Un “glitch” nella diaspora:
Celestial Throne di Rah Eleh
Anticamente, il termine “diaspora” era riferito per indicare lo sradicamento di interi popoli dalla loro terra d’origine, e la loro conseguente dispersione per il resto del mondo. Nella società di oggi il termine ha assunto un significato più ampio e sfaccettato, non riferendosi più solamente alla migrazione di un intero popolo ma anche agli spostamenti dei singoli individui, correlati a cause ambientali, politiche, sociali, eccetera.
L’esperienza diasporica non può prescindere dal confrontarsi e dal mettere in discussione concetti come identità, genere, etnia, religione, sessualità: su questo tema, e non solo, si concentra il lavoro Celestial Throne dell’artista Rah Eleh, presentato in Italia alla 59esima Biennale d’Arte di Venezia del 2022 all’interno della sesta edizione del progetto Personal Structures, promosso dall’European Cultural Centre (ECC).
Celestial Throne si configura come un’installazione video a due canali di ventidue minuti in cui si svolge una puntata di un’omonimo show televisivo fittizio, ispirato al game show americano Jeopardy!, in cui, al contrario dei classici quiz, ai concorrenti sono forniti indizi per indovinare la domanda e non la risposta.
Eleh si serve di uno show televisivo come medium per mettere a nudo e criticare i meccanismi più sottili e al tempo stesso impattanti della società, esaminando gli stereotipi che subiscono le persone razializzate all’interno di un pensiero di destra sempre più pervasivo: ad esempio la concorrente Oreo, che, come afferma l’artista, superficialmente “ha l’innocenza di una millennial ma il suo modo di pensare scava più a fondo”, mostrando come gli ideali dell’estrema destra si siano insinuati sottilmente e subdolamente anche nello slang dei più giovani, quasi a diventare un fenomeno di cultura pop, e come il linguaggio violento sia stato assorbito dai social fino a divenire qualcosa di scherzoso e giocoso – gli indizi che vengono forniti nel gioco sono infatti meme appartenenti all’ estremismo razzista e nazionalista su internet.

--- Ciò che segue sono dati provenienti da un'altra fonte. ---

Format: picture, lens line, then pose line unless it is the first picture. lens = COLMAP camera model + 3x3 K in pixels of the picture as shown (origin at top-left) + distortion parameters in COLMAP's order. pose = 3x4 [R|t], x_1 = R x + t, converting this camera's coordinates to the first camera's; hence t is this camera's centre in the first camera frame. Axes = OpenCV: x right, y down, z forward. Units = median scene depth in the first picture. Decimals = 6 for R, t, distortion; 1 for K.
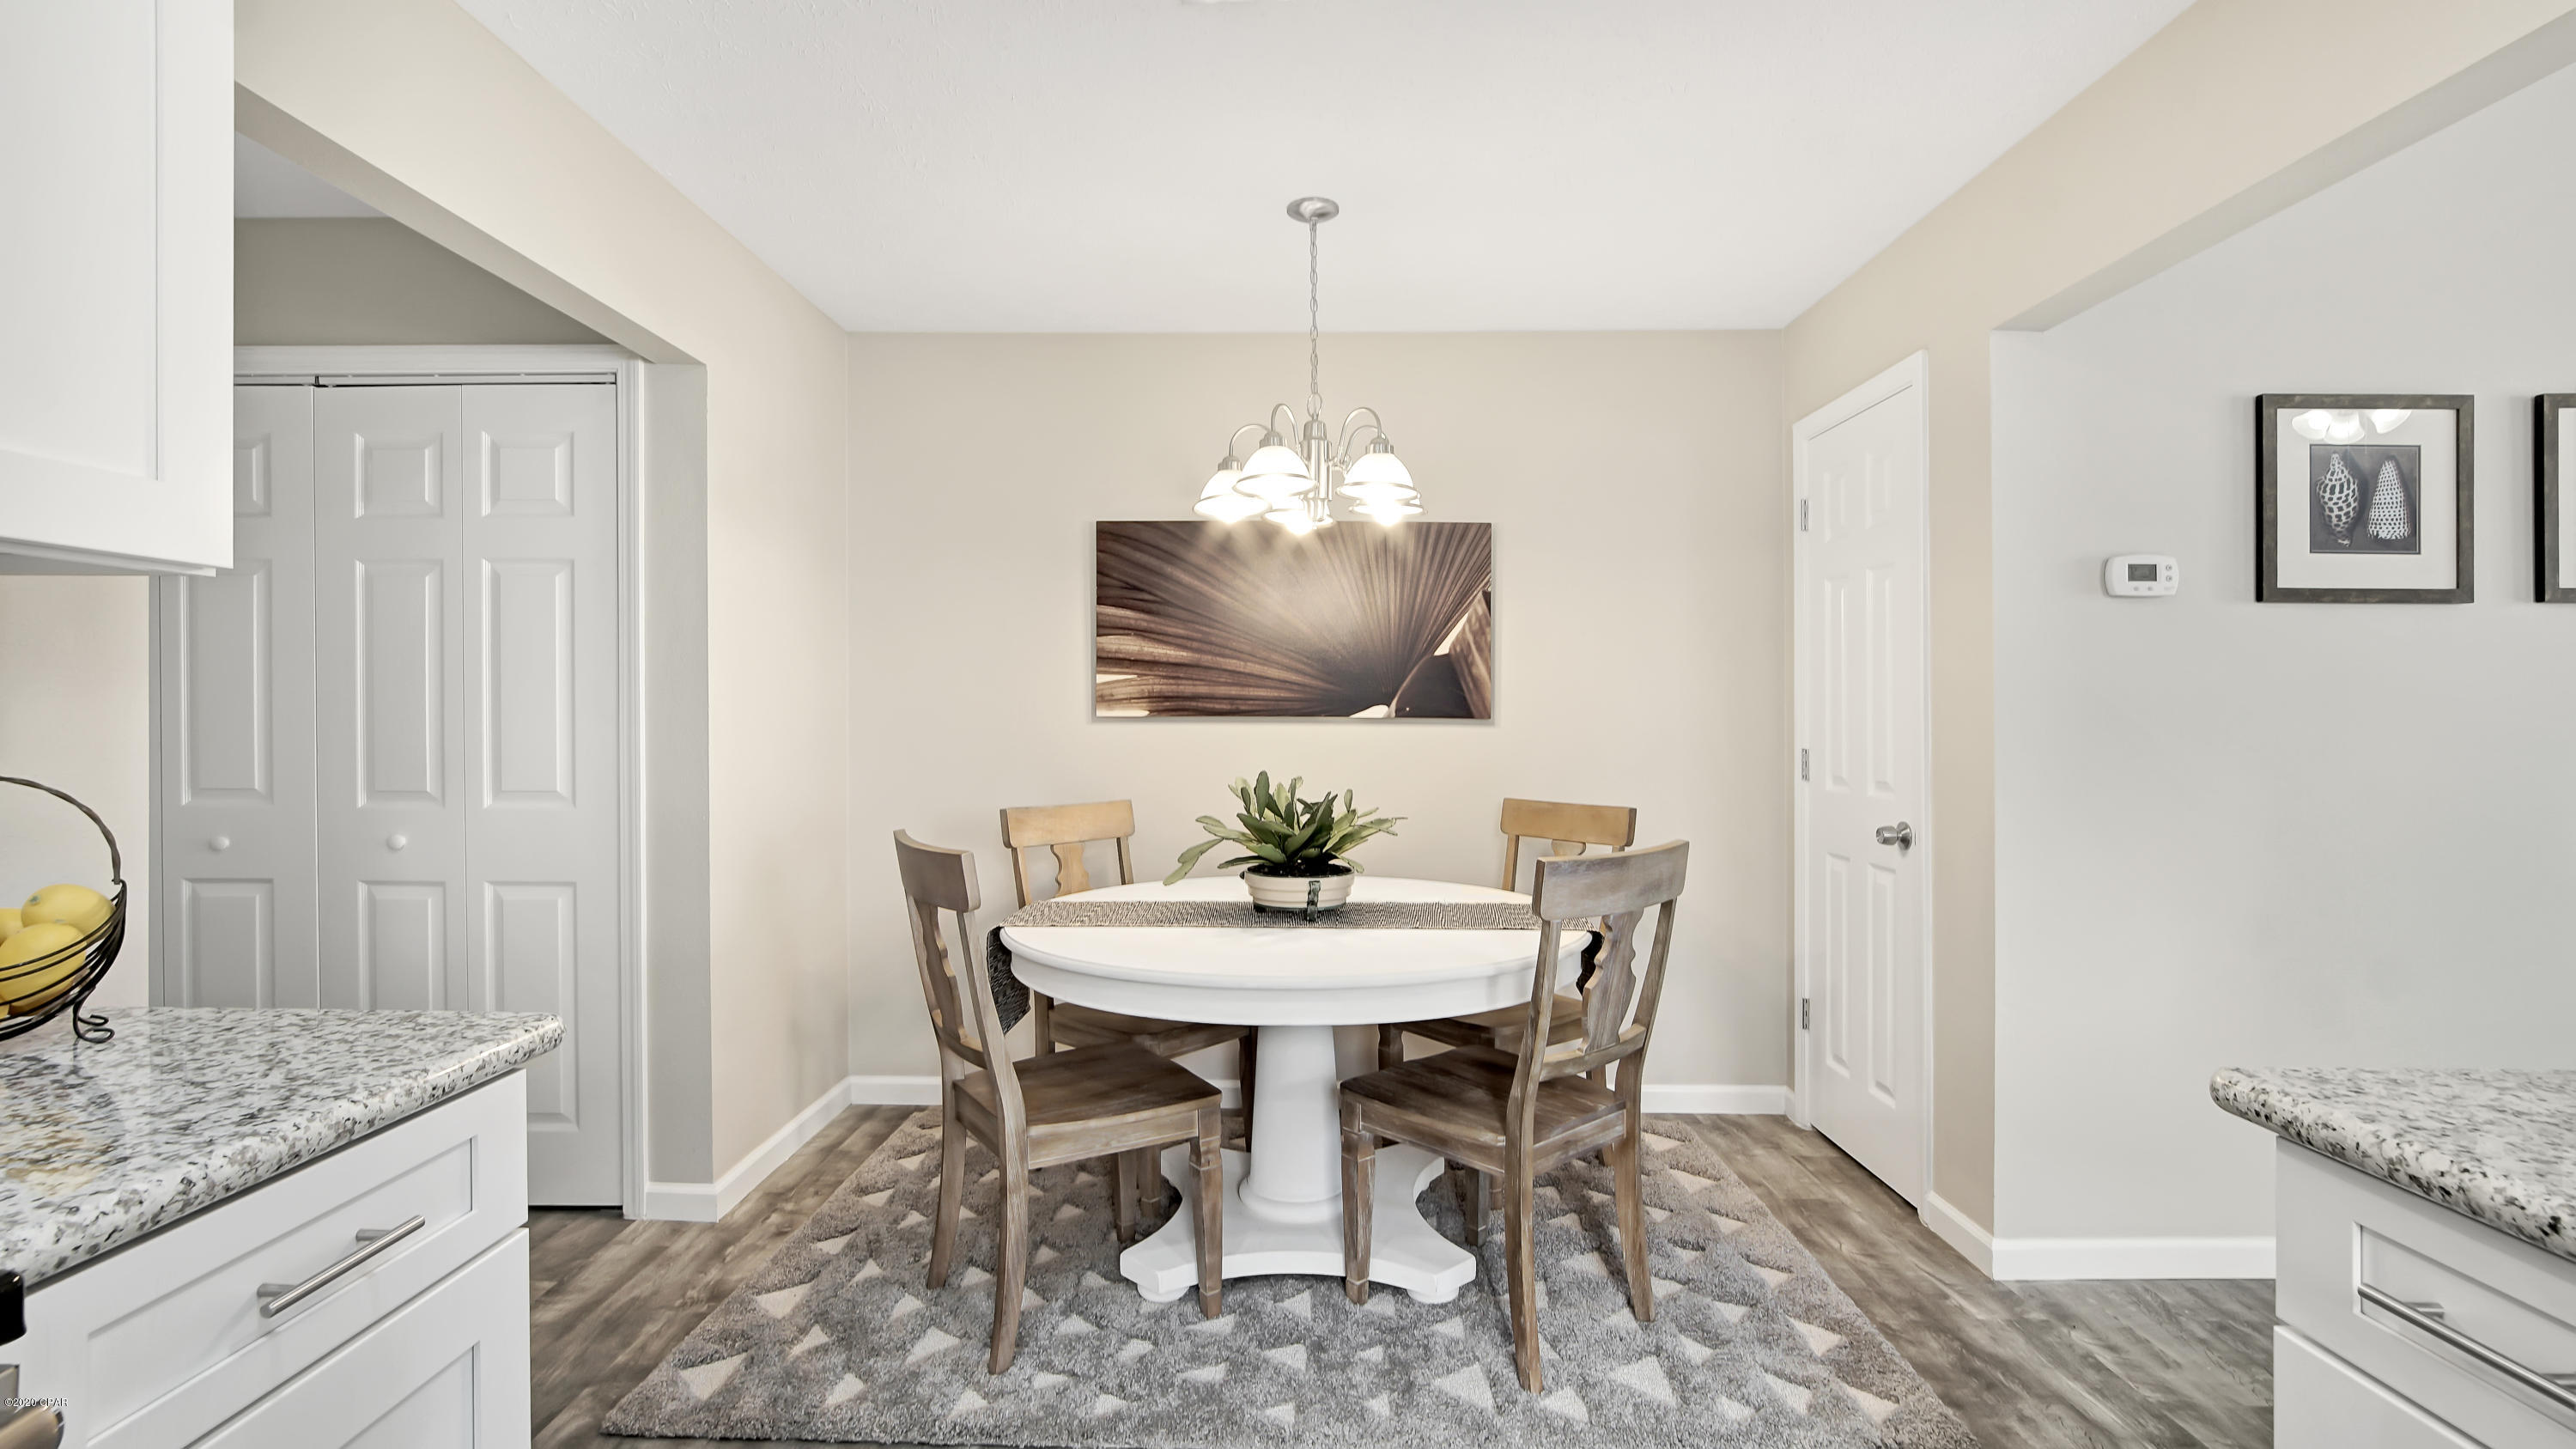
lens RADIAL K [[1207.2, 0, 1248.1], [0, 1207.2, 720.9], [0, 0, 1]] dist [-0.001940, -0.000205]
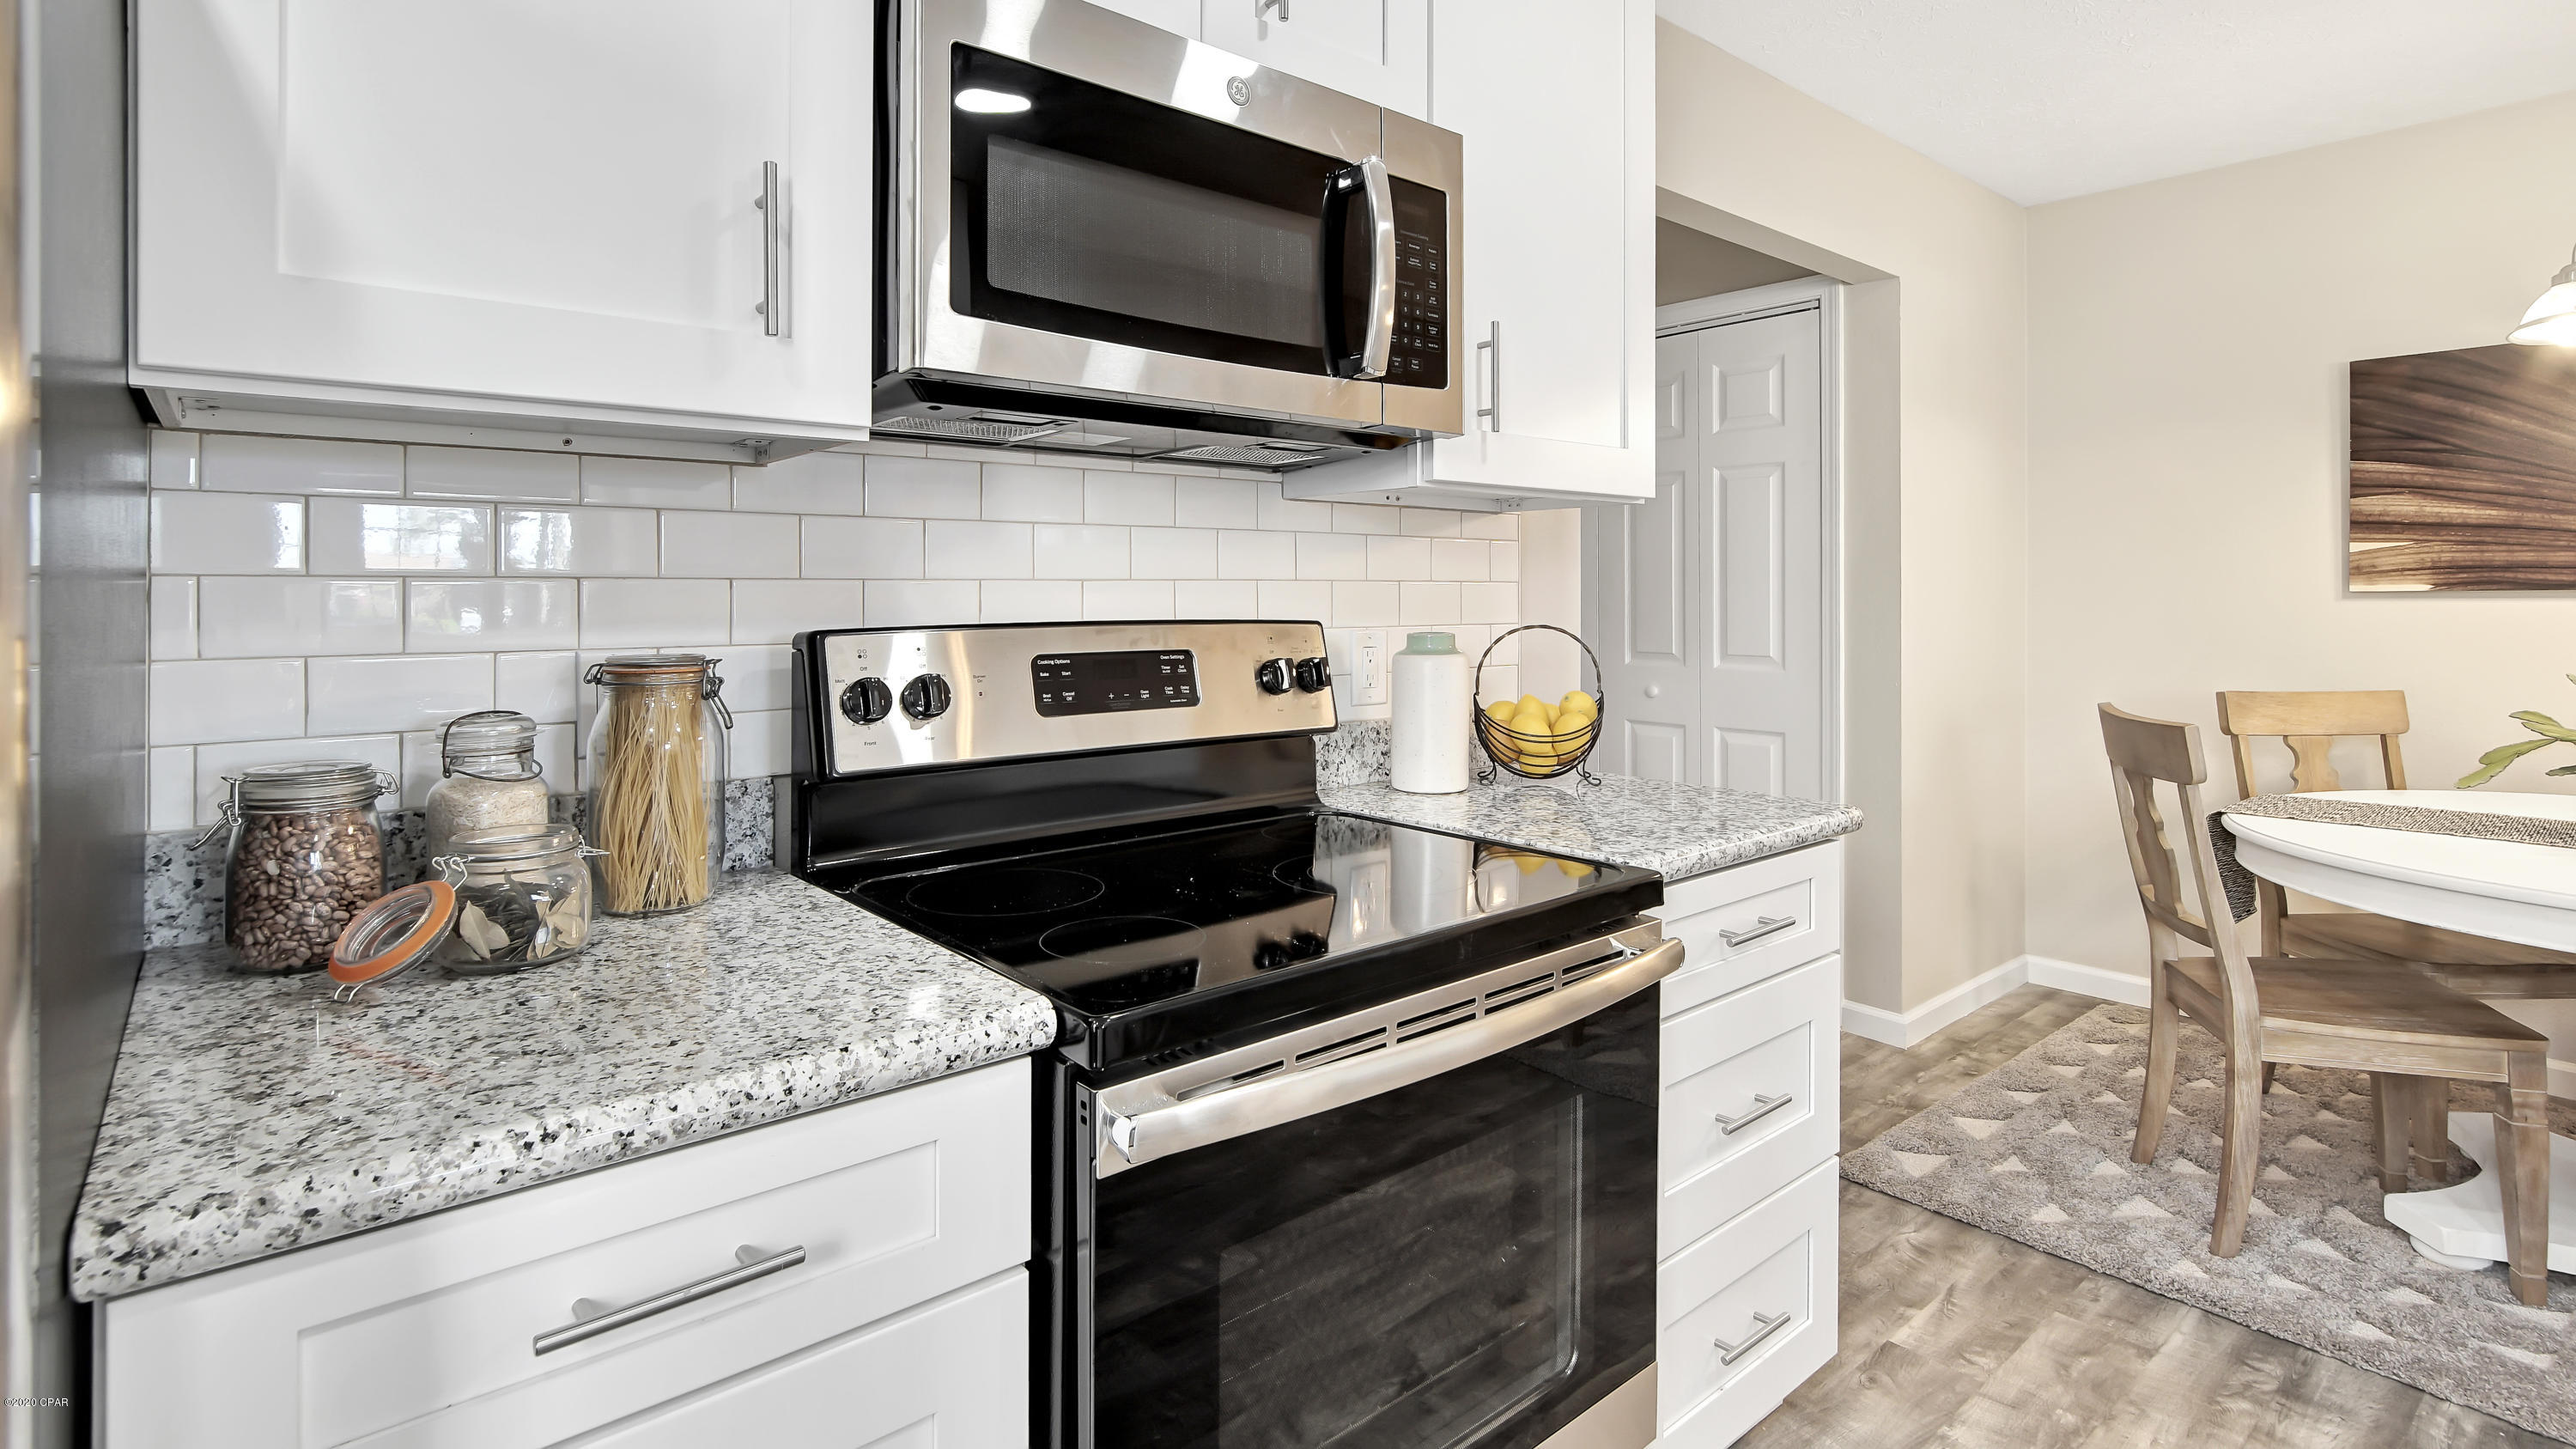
lens RADIAL K [[1253.2, 0, 1281.7], [0, 1253.2, 611.3], [0, 0, 1]] dist [-0.020200, 0.008231]
pose [[0.675448, 0.004514, -0.737394, 0.015486], [0.001186, 0.999973, 0.007207, 0.004175], [0.737407, -0.005743, 0.675424, -0.212121]]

Tra i concorrenti dello show, rappresentati da personaggi che l’artista ha performato negli anni, è peculiare la presenza di Coco: Coco rappresenta la resistenza, la comunità diasporica e il “diverso” – secondo l’artista, è un personaggio che agisce “in between” (“nel mezzo”, per l’appunto) -, è un “soggetto ibrido”, dall’aspetto alieno, che non parla la lingua coloniale, ma si esprime tramite i movimenti della danza waacking, danza nata nei gay club di Los Angeles negli anni ‘70. È l’unico personaggio che vediamo spostarsi da un luogo all’altro, e che rifiuta l’appartenenza a dei confini definiti, dimostrando che le comunità ai margini non hanno bisogno di omologarsi alla maggioranza che detiene il potere per avere un posto nel mondo, ma costituiscono un terreno fertile per sviluppare delle alternative.
Pur essendo Coco l’alieno per le altre concorrenti, appartenenti a quella classe bianca e privilegiata, esse stesse sono rappresentate in maniera parodistica, in un’atmosfera quasi futurista e onirica: come in un sogno terribilmente reale.